KIDS Camp is a fun, educational, week-long residential summer camp for blind children ages six to twelve. The goal of our KIDS Camp is to help blind children develop appropriate blindness skills, social behaviors, peer relationships, and a sense of identity and increased self-esteem through interacting with and learning from blind adult role models. The critical element that makes our camp different from many other camps for blind children is the fact that our instruction is done almost exclusively by blind adults, who serve as mentors, role models, and teachers.

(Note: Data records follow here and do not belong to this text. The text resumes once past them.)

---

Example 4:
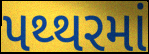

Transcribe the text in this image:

પથ્થરમાં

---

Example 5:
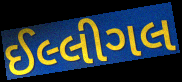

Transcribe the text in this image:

ઈલ્લીગલ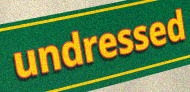
undressed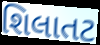
શિલાતટ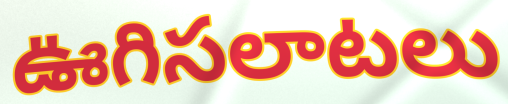
ఊగిసలాటలు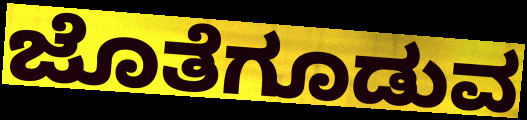
ಜೊತೆಗೂಡುವ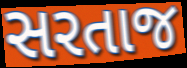
સરતાજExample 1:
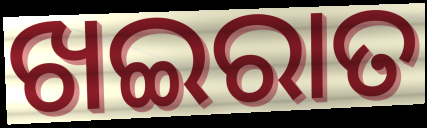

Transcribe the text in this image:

ଖଇରାତ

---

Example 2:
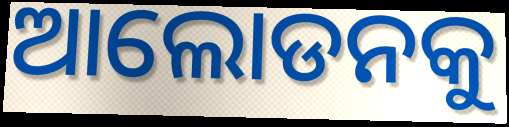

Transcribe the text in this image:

ଆଲୋଡନକୁ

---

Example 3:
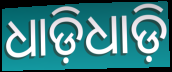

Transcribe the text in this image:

ଧାଡ଼ିଧାଡ଼ି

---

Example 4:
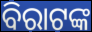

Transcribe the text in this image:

ବିରାଟଙ୍କ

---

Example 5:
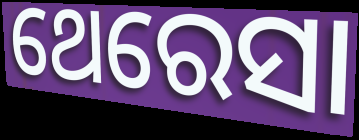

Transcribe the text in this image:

ଥେରେସାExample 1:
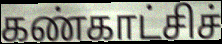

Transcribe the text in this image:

கண்காட்சிச்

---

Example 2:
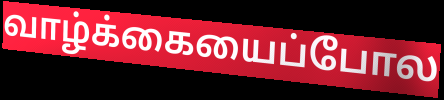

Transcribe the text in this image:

வாழ்க்கையைப்போல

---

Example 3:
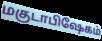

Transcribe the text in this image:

மகுடாபிஷேகம்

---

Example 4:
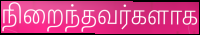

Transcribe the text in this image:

நிறைந்தவர்களாக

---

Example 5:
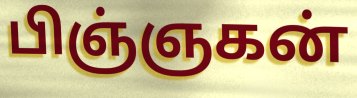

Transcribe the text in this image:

பிஞ்ஞகன்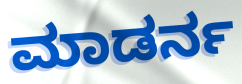
ಮಾಡರ್ನ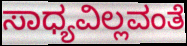
ಸಾಧ್ಯವಿಲ್ಲವಂತೆ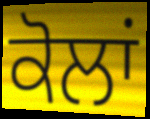
ਕੋਲਾਂ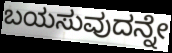
ಬಯಸುವುದನ್ನೇ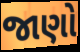
જાણો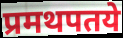
प्रमथपतये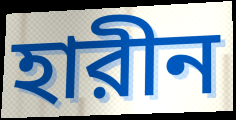
হারীন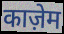
काज़ेमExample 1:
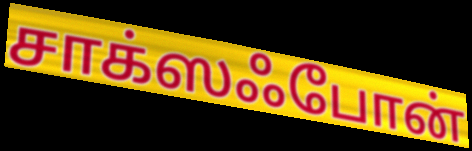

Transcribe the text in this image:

சாக்ஸஃபோன்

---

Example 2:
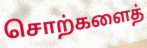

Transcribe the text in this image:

சொற்களைத்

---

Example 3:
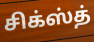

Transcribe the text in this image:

சிக்ஸ்த்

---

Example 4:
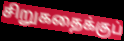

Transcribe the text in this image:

சிறுகதைக்குப்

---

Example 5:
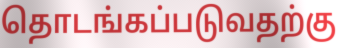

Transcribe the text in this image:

தொடங்கப்படுவதற்கு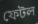
ফেটলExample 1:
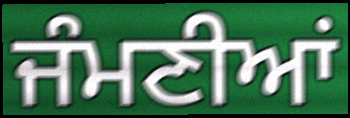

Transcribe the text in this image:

ਜੰਮਣੀਆਂ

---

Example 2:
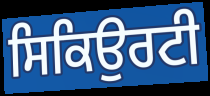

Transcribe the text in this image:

ਸਿਕਿਉਰਟੀ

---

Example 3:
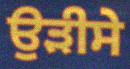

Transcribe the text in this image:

ਉੜੀਸੇ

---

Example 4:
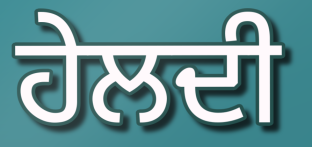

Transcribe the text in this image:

ਹੇਲਦੀ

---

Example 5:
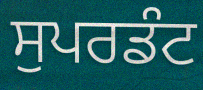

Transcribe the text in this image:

ਸੁਪਰਡੰਟ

Each KIDS Camp has a special theme and activities to go with that theme. They all, however, incorporate teaching blindness skills with having fun. We always focus on cane travel skills, Braille skills, and daily living skills. The kids are all shown how to serve themselves at meals, carry their own trays, and clean up after themselves. Then they are expected to do so. They always keep a Braille or large-print journal of activities. They also do all of the fun things that other kids do at camp, such as swimming, playing ball, hiking, making crafts, and playing games; but they do these together with blind adults who show them how to participate in all of these activities.
Many of the children who attend our KIDS Camp are the only blind child in their school, so we have discussions every day in which the kids can talk about how they interact with their peers and family members, etc. KIDS Camp gives the children a chance to have lots of fun, learn skills, and truly come to believe that it is okay to be blind.

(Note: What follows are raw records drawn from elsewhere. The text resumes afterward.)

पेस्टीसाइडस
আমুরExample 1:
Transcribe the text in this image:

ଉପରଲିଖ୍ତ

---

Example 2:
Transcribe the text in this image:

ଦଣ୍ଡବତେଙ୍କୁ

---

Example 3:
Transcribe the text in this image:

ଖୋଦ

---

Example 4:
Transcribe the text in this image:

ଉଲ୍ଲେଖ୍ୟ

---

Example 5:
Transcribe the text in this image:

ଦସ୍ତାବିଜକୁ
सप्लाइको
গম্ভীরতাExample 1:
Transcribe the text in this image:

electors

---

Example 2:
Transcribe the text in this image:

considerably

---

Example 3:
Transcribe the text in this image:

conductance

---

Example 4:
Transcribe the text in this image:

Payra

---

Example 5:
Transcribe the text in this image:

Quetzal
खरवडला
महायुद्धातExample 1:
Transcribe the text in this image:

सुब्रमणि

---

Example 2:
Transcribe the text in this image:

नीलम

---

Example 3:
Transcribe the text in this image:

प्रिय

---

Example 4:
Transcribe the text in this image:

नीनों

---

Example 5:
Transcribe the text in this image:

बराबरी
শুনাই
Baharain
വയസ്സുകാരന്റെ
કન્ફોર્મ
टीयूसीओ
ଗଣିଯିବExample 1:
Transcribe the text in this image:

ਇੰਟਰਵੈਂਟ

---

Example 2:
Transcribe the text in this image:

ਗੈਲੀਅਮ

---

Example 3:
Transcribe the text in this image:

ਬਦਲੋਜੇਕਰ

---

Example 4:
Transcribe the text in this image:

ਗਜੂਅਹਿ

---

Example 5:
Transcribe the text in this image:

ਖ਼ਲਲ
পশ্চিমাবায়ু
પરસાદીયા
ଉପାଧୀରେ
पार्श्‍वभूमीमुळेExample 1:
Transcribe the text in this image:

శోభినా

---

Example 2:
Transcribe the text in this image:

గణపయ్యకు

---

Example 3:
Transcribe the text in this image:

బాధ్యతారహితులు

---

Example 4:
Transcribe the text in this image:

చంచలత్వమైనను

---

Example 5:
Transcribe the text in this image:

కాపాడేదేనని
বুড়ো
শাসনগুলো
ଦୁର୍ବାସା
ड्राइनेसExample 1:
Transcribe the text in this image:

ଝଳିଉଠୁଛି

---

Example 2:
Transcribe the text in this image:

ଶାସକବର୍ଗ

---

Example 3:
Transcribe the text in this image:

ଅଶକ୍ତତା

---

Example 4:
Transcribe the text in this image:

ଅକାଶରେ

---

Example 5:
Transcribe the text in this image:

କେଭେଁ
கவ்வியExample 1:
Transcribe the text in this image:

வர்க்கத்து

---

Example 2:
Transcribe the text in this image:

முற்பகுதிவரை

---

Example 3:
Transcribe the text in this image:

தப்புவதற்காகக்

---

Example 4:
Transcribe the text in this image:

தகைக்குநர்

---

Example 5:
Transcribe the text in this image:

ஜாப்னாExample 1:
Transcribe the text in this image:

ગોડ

Teen Retreat is the ultimate weekend camping experience for blind and visually impaired teenagers. It offers skills training in a fun, outdoor setting. Adjustment to blindness, confidence-building exercises, and career exploration are emphasized. Teens go hiking, grill out, and enjoy lots of other outdoor physical activities while they also learn and practice their social and team-building skills. Each Teen Retreat focuses on a specific skill area. Previous Teen Retreats have focused on cane travel, sports, leadership training, socialization skills, Braille, etc. Teen Retreats are now held in the spring and the fall and offer blind teenagers a fun, educational camping experience that also helps them focus on how to become a competent, contributing adult.

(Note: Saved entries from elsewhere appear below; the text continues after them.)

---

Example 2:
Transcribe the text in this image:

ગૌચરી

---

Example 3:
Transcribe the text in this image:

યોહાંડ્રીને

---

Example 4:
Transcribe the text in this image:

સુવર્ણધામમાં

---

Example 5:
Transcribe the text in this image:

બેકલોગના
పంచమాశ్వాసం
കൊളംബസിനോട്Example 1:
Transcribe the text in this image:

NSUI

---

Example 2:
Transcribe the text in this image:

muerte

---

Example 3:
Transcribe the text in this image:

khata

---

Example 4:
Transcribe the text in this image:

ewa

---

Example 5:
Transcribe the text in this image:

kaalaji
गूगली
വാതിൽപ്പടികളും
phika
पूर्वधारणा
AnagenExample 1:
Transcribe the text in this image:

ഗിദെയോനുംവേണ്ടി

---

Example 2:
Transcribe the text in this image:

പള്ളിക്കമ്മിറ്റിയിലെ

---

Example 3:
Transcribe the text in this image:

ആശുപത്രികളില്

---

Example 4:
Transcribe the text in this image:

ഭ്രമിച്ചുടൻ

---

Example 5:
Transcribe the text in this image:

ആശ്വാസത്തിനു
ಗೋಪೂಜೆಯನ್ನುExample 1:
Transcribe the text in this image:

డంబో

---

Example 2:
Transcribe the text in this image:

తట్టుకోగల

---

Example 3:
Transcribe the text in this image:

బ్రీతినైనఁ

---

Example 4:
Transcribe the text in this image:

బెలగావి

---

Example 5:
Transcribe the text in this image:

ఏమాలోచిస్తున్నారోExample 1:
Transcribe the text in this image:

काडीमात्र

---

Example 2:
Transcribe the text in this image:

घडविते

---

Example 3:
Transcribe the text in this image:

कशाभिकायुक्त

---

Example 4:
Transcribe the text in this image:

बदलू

The methods used and the goals and objectives are very similar for KIDS Camp and Teen Retreat; they are just modified to reflect the age difference of the children.
Orientation and Mobility
Daily living skills
Individual and small-group instruction
Blind adult instructors and role models
Skills integrated activities
Goals and Objectives:
Develop age-appropriate skills
Improve problem solving and communication skills
Increase sense of identity
Improve organizational skills
Independence and self-sufficiency
Using cane appropriately
Making and staying in touch with friends
Improved peer relationships at school
All of our programs work effectively because they are a successful combination of instructors with years of experience in the field of blindness; confident, competent blind adult role models; and an unwavering belief in the abilities of blind people. It only makes sense to take advantage of the wealth of knowledge, the expertise, and the accumulated experience of the many blind people we have access to through the National Federation of the Blind.
Thus this partnership between the BISM Rehabilitation Center for the Blind and the National Federation of the Blind has greatly benefited and enhanced the training experiences and outcomes for the participants and the staff of the program. It has also greatly increased our ability to serve consumers of all ages.